Umgeben ist das Zelt von Liegestühlen, Bierbänke und Tische laden zum Rasten und Verzehr ein, Feruz Meral liefert das Catering vom anderen Mainufer. Neben dem Open Air Café gibt es Informationsstände der Religionsgemeinschaften.
„Für das friedliche Zusammenleben in einer Gesellschaft bietet der interreligiöse Dialog viele gute Praxisbespiele – ganz konkret beim Zelt der Religionen: mit Musik-, Kulturprogramm und Diskussionen: Raum, einander zuzuhören, sich respektvoll wahrzunehmen, Unterschiede auszuhalten und sich dabei auch kritisch zu befragen“, äußert Andreas Goetze, Referent Interreligiöser Dialog, Schwerpunkt Islam, im Zentrum Oekumene.

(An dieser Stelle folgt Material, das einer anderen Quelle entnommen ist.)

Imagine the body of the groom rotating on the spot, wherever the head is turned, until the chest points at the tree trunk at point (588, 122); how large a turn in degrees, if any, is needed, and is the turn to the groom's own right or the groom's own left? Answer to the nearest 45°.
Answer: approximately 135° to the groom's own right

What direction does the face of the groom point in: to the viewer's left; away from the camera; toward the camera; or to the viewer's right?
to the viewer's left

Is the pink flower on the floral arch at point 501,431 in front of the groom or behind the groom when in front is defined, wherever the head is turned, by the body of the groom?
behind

„In einer Zeit, in der weltweit die Freiräume für zivilgesellschaftliches Engagement kleiner werden, setzt das Dialogzelt mit seiner Demokratiekampagne ein wichtiges Zeichen. Eine lebendige Demokratie ist Grundvoraussetzung dafür, dass Arme und Benachteiligte gehört werden und Entwicklung nicht nur bei den Privilegierten ankommt“, pflichtet Brigitte Molter, Referentin Brot für die Welt und Diakonie Katastrophenhilfe, Zentrum Oekumene, bei.

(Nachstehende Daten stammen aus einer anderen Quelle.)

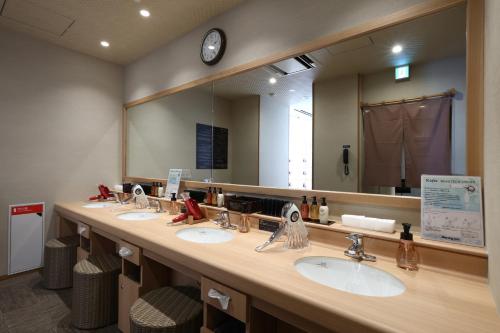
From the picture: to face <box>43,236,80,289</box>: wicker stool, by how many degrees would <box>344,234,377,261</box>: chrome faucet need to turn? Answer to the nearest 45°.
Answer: approximately 45° to its right

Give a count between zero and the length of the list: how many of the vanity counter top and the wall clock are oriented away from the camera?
0

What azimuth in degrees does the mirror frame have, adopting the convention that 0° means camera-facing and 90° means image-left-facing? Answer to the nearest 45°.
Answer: approximately 45°

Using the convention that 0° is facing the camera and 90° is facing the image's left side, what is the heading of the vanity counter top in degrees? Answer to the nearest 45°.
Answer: approximately 45°

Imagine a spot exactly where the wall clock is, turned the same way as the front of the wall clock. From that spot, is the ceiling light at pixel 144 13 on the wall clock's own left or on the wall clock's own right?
on the wall clock's own right

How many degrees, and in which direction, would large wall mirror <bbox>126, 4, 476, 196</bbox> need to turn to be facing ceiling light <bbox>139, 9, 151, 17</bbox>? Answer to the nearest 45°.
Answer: approximately 45° to its right
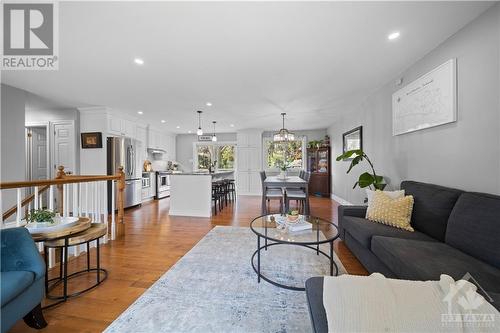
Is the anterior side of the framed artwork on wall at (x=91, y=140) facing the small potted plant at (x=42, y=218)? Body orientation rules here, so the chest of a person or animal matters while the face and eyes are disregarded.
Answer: yes

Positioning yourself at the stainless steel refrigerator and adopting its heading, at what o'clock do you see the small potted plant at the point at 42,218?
The small potted plant is roughly at 2 o'clock from the stainless steel refrigerator.

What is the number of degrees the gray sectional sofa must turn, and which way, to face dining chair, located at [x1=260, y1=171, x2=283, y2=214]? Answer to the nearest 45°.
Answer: approximately 90° to its right

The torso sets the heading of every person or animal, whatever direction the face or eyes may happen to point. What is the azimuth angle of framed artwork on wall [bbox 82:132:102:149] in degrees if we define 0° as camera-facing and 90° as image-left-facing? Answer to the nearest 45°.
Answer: approximately 0°

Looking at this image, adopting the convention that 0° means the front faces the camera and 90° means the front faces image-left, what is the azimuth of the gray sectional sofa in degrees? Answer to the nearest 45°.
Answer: approximately 45°

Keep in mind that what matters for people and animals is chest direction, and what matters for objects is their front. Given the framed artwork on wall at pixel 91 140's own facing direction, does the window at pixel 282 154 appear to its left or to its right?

„Hier gibt es ganz viele Veranstaltungen von Menschenrechten bis Musik“, wirbt Birgitta Sassin, Referat Muttersprachliche Gemeinden und Christlich-Islamischer Dialog bei der Katholischen Stadtkirche und lädt dazu ein, vorbeizuschauen bis zum 16. Juli, am letzten Tag findet hier der Tag der Religionen statt, zu dem der Rat der Religionen in Zusammenarbeit mit dem Amt für multikulturelle Angelegenheiten einlädt.
Träger der Initiative „Unter einem Zelt“ sind: Evangelisches Stadtdekanat Frankfurt und Offenbach, Katholische Stadtkirche Frankfurt, Gesellschaft für Jüdisch-Christliche Zusammenarbeit Frankfurt und Hessen, Rat der Religionen Frankfurt, Beyond - European Network for Religious Progressives, Internationaler Konvent Rhein-Main, Arbeitsgemeinschaft christlicher Christlicher Kirchen (ACK Frankfurt), Zentrum Oekumene der Evangelischen Kirche in Hessen und Nassau und der Evangelischen Kirche von Kurhessen und Waldeck, Heidelberg Center for Cultural Heritage, Universität Heidelberg. Schirmherrin des Projektes ist Bürgermeisterin Nargess Eskandari-Grünberg.